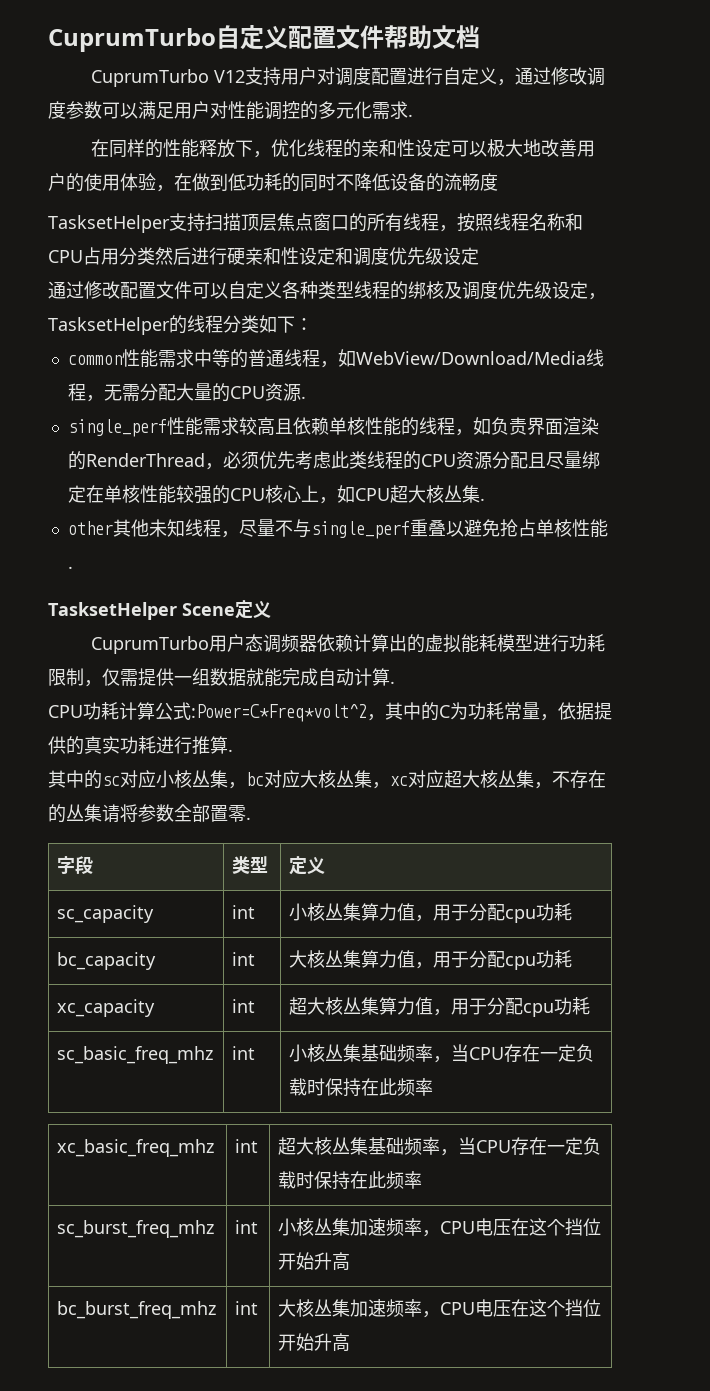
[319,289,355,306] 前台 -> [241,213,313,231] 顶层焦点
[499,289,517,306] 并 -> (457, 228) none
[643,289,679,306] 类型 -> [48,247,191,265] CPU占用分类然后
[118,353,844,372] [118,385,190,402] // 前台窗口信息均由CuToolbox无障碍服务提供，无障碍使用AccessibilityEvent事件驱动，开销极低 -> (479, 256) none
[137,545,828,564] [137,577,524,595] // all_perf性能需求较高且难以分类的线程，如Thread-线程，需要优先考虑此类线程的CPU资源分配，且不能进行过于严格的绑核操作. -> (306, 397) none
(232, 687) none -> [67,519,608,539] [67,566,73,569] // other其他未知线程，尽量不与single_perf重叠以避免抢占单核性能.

* Exercise requirements
Please, without any pictures, write out exactly the lines of the listing from its first line through the line that holds "[137,545,828,564] [137,577,524,595] //", ends included, and nothing beyond them.

* Completed task
[319,289,355,306] 前台 -> [241,213,313,231] 顶层焦点
[499,289,517,306] 并 -> (457, 228) none
[643,289,679,306] 类型 -> [48,247,191,265] CPU占用分类然后
[118,353,844,372] [118,385,190,402] // 前台窗口信息均由CuToolbox无障碍服务提供，无障碍使用AccessibilityEvent事件驱动，开销极低 -> (479, 256) none
[137,545,828,564] [137,577,524,595] // all_perf性能需求较高且难以分类的线程，如Thread-线程，需要优先考虑此类线程的CPU资源分配，且不能进行过于严格的绑核操作. -> (306, 397) none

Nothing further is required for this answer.